TASK DETAILS:
Please render the items below as a two-column Markdown table headed "Row" and "Line", giving each non-blank line its own numbered row and leaving out blank lines.

....

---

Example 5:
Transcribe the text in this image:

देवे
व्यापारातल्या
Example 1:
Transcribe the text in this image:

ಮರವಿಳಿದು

....

RESULT FOR THIS EXERCISE:
| Row | Line |
|---|---|
| 1 | --- |
| 2 | Example 5: |
| 3 | Transcribe the text in this image: |
| 4 | देवे |
| 5 | व्यापारातल्या |
| 6 | Example 1: |
| 7 | Transcribe the text in this image: |
| 8 | ಮರವಿಳಿದು |